Senior GOP officials are accusing the Romney campaign’s chief attorney, Ben Ginsberg, of pushing through a rules change for delegate selection that would give Mitt Romney enormous power over the primary process should he win the White House and seek re-election in 2016.
“It shifts the power to select delegates from the state party to the [party’s presidential] candidate,” Republican National Committee Vice Chairman Jim Bopp told The Washington Times on Sunday. “And it would make the Republican Party a top-down, not bottom-up, party.”
Conservatives, as well as some moderates, said Mr. Ginsberg persuaded RNC Rules Committee members to let Mr. Romney — if he becomes president — decide which delegates will be seated at the 2016 GOP presidential nominating convention. It also calls for letting future presidential hopefuls decide who gets to take the delegate slots they win in each state.
Even though changes won’t take effect until 2016, senior officials fear that it will dampen the enthusiasm of rank and hamper this year’s bid to unseat President Obama.
Mr. Bopp, who called it “one of the biggest power grabs in the history of the Republican Party,” said the issue emerged because of a fight this year over Ron Paul delegates. He said that has been worked out and minor changes can address similar issues in the future.
“Those of us in states where the Republican Party is thriving have a problem with people from states where the Republican Party is on life support telling us how to run our business,” a ranking Southern delegate said in obvious reference to Boston (where many of Mr. Romney’s closest advisers hang their hats, as well as to Massachusetts and the Northeast in general). “They would be better served by taking lessons.”
“It’s not just conservative RNC members heading home and sharing their new reasons to be skeptical, but every grass-roots conservative leader who catches wind of this and understands it,” former Virginia Republican Party Chairman Jeff Frederick said. “Conservative leaders with their own broad channels to communicate [will have] new evidence that the narrative of doubt on Romney — whether he will be ’radically conservative’ (his words at CPAC this year) as he has promised or whether he’ll be more like the Massachusetts Gov. Romney we all remember.”
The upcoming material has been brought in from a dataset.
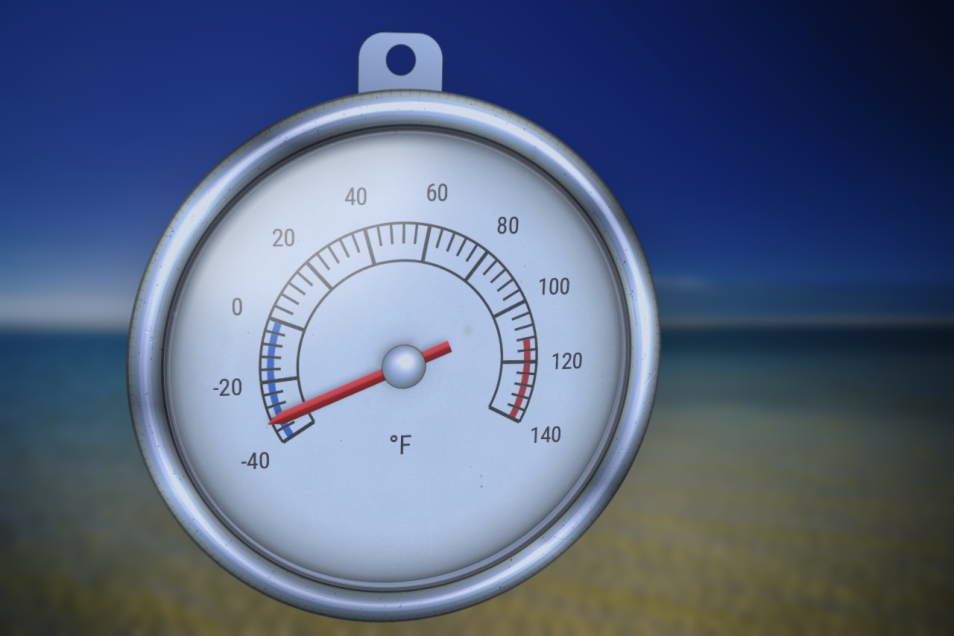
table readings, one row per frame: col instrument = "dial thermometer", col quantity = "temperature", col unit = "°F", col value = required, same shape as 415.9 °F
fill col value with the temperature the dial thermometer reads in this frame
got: -32 °F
Romney advisers have argued in private that Mr. Ginsberg instigated the rules change and that the issue has become irrelevant.
Mr. Ginsberg could not be reached for comment. He has served as the behind-the-scenes enforcer of the desires of the GOP establishment for decades.
“This is an abuse of power that we hope will be changed when the full Republican National Convention adopts our minority report that will restore the old rules that let states decide on delegates,” said Carolyn McClarty, chairwoman of the Oklahoma delegation to the national convention.
Opponents of the move said Mr. Ginsberg “blindsided” RNC Chairman Reince Priebus.
Mr. Priebus, considered the most conservative national chairman in recent memory, has been put in a difficult situation. If he sides with the grass-roots proponents on the national committee, he butts heads with his party’s presumptive presidential nominee, which is unprecedented in both parties.
“We can’t let them undo, with one bad change in the rules, the two years of good work Reince has done in opening up this party to the grass roots,” Mrs. McClarty said.